** TEXTE SOURCE **

Platon a dit dans sa Politique que, pour être heureux, les peuples devraient être gouvernés par des philosophes; ce mot rend bien l’esprit théocratique des hommes qui avaient remplacé, pour la Grèce, les castes sacerdotales de l’Orient. Mais Rousseau nous a montré que cette prétention n’est pas plus justifiée aujourd’hui qu’il y a vingt-trois siècles. La politique étant la science du relatif, non celle de l’absolu, et sa méthode, l’observation des faits sous la règle suprême de la justice, se combine mal avec les conceptions a priori qui font l’utopiste ou le sectaire. À notre tour, il faut traiter Platon comme lui-même traita Homère : le couronner de fleurs, répandre les parfums sur sa tête et le conduire hors de la cité dont il ne comprend pas les conditions d’existence. Un communisme idéalisé, un despotisme légal et vertueux, une théocratie philosophique, bien que ces mots jurent à côté l’un de l’autre, et les aberrations les plus étranges, parce qu’il confond l’état et la famille, voilà, en politique sociale, le dernier mot de l’homme qui fonda pourtant la philosophie spiritualiste et du théologien qui mérita l’admiration des pères de l’église.

  1. Mais il faut ajouter que, dans ces deux dialogues, Platon élève bien au-dessus de l’amour vulgaire la passion qu’il faut avoir pour la beauté idéale, laquelle est en Dieu. La contemplation de la beauté éternelle est la conclusion du Banquet. Au VIIe livre des Lois, le dernier de ses écrits, il condamne énergiquement ce qu’on a appelé le vice grec, si commun dans les villes helléniques que la loi de Gortyne édicté la même peine contre la violence, quel que soit le sexe de la victime.

** DONNÉES FOURNIES **

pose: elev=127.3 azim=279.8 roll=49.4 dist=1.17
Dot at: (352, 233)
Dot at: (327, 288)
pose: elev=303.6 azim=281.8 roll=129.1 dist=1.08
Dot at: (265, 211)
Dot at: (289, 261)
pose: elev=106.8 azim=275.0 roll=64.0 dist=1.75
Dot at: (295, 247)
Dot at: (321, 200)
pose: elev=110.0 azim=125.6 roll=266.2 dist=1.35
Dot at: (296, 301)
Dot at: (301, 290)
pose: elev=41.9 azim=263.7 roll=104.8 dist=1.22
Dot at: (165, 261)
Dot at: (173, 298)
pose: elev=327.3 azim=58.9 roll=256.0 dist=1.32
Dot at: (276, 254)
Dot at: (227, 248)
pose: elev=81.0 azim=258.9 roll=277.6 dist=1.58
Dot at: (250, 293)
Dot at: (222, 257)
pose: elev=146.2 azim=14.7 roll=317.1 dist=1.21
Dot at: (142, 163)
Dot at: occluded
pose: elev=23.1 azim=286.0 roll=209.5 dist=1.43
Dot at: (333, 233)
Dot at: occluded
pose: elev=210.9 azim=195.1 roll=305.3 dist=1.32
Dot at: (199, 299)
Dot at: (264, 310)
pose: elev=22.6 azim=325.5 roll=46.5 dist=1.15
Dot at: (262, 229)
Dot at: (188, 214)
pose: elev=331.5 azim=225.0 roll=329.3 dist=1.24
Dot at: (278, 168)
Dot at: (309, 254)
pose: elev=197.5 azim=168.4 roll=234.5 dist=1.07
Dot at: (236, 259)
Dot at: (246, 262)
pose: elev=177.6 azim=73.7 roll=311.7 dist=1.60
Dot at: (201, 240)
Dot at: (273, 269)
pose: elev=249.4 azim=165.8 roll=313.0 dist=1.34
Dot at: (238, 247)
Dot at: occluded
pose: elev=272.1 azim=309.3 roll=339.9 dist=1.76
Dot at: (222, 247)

** VOTRE CONSIGNE **
Pouvez-vous recopier fidèlement, dans le texte source sur Platon ci-dessus, le passage qui s'ouvre sur les mots « 1. Mais il faut » et se clôt sur « de la victime. » ?

** RÉPONSE ATTENDUE **
1. Mais il faut ajouter que, dans ces deux dialogues, Platon élève bien au-dessus de l’amour vulgaire la passion qu’il faut avoir pour la beauté idéale, laquelle est en Dieu. La contemplation de la beauté éternelle est la conclusion du Banquet. Au VIIe livre des Lois, le dernier de ses écrits, il condamne énergiquement ce qu’on a appelé le vice grec, si commun dans les villes helléniques que la loi de Gortyne édicté la même peine contre la violence, quel que soit le sexe de la victime.